Il problema non è solo la sanità; essa è un servizio che come tutti i servizi ( scuola, pubblica amministrazione , polizia etc.)esprime livello culturale della società. Non è possibile una sanità di eccellenza in un contesto sociale mediocre. E' proprio così, tutte le professionalità sono livellate in basso. Man mano che si va verso il nord Europa cresce il livello medio culturale dei cittadini, aumentano le esigenze e i servizi si adeguano. In poche parole ognuno ha ciò che si merità. I diritti non vengono regalati, si conquistano .... e questa purtroppo è storia.
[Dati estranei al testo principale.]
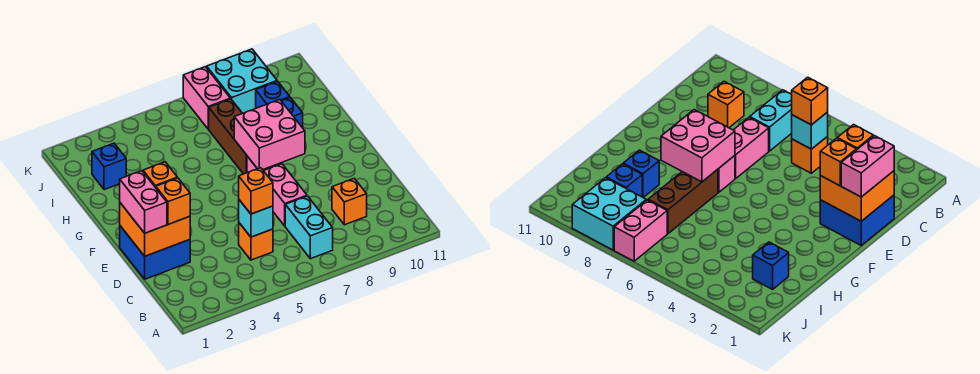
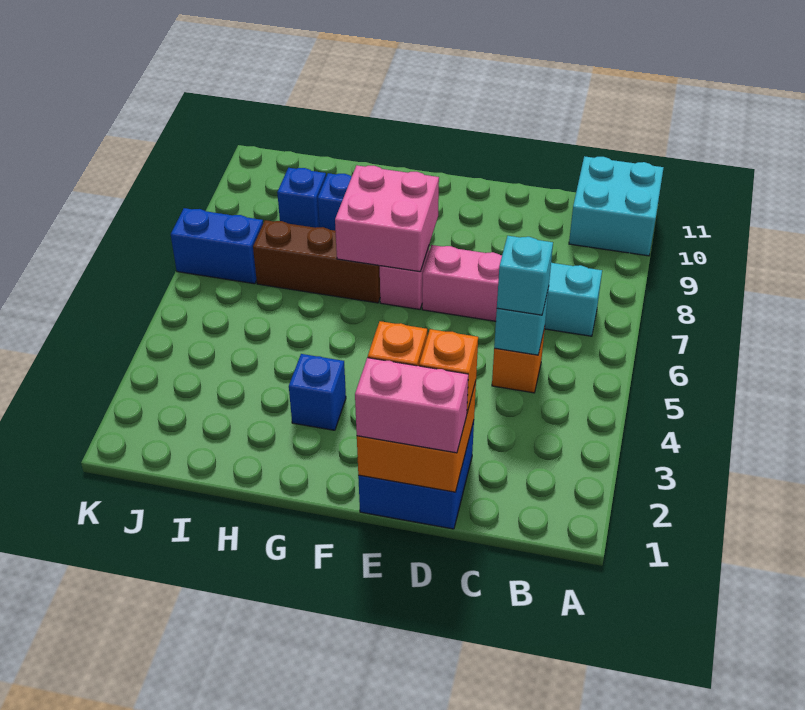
orange brick C5 level 3 -> cyan brick C5 level 3
orange brick C9 level 1 -> none
blue brick I2 level 1 -> blue brick G3 level 1
pink brick J7:K7 level 1 -> blue brick J7:K7 level 1
cyan brick J8:K9 level 1 -> cyan brick A10:B11 level 1

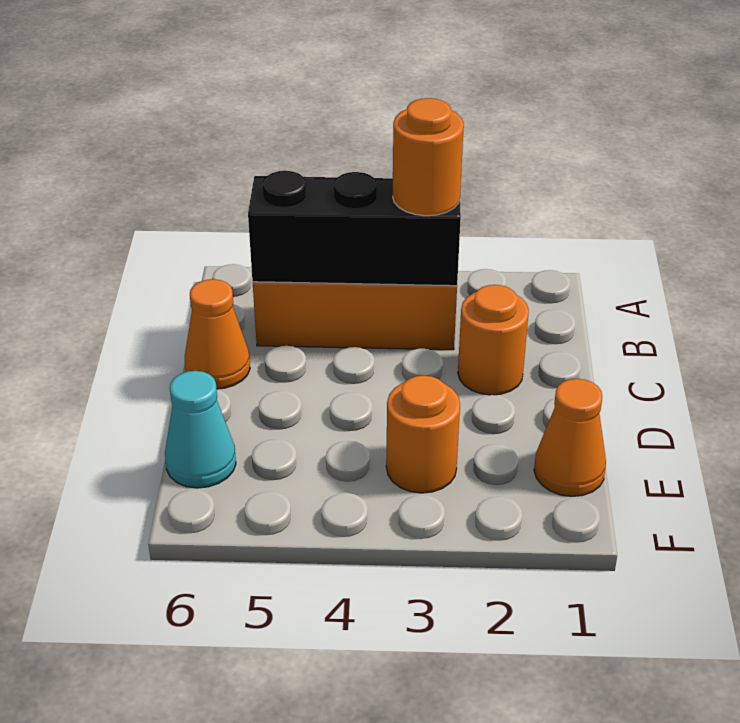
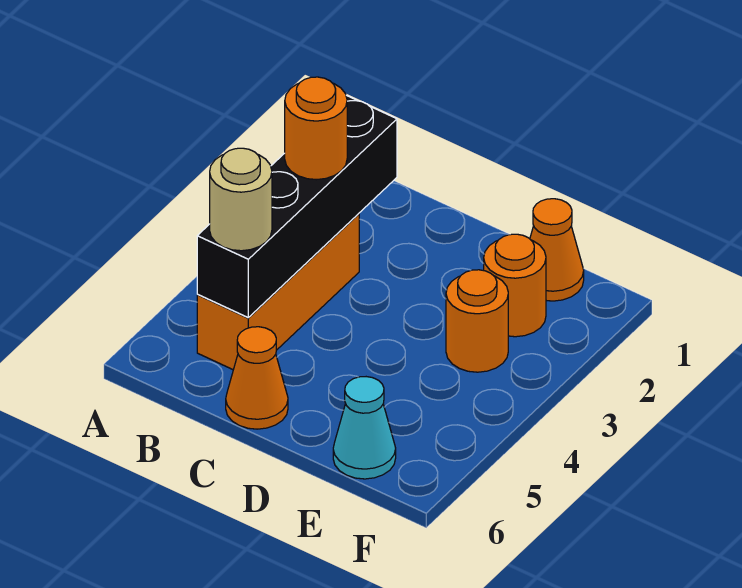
black brick B3:B5 level 2 -> black brick B2:B5 level 2
none -> tan round brick B5 level 3
orange round brick C2 level 1 -> orange round brick E2 level 1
Premesso ciò, un commento alla sig.ra Antonia traumatizzata psicologica del TILT TEST !!!!!!. Il tilt test non è un test invasivo o provocativo, non ha effetti collaterali, indice di complicanze e mortalità zero. Consiste nell'osservare il paziente per 40' in posizione eretta. Tanto meno può stimolare attacchi cardiaci... ed inoltre assolutamente non serve il defibrillatore. Ancora una volta la classica sindrome da vittimismo con scarsa informazione.Il tilt test serve a determinare se la sincope del paziente è su base neuromediata cioè benigna. Come la sincope dei soldati che prestano giuramento: dopo prolungata stazione eretta crollano. Quindi la signora secondo me è stata positiva al test quindi può ritenersi fortunata in quanto è sana. L'utilità del test è stata di aver impedito l'esecuzione di altri costosi esami invasivi alcune volte dannosi è questa mi pare a mio avviso buona sanità in quanto senza mettere a rischio minimo la paziente, con spesa zero si è evitato un inutile calvario diagnostico . Se poi per questo motivo la sig.ra si è traumatizzata il problema è di ben altra natura...... figuriamoci se nella vita reale di tutti giorni , per caso,nel traffico cittadino viene tamponata , posso immaginare la reazione !!!!!!
Ciò per giusta informazione e ricordiamoci i servizi sono l'espressione della nostrà società. Siamo noi che determiniamo le scelte politiche !!!! La colpa non è mai degli altri !!!!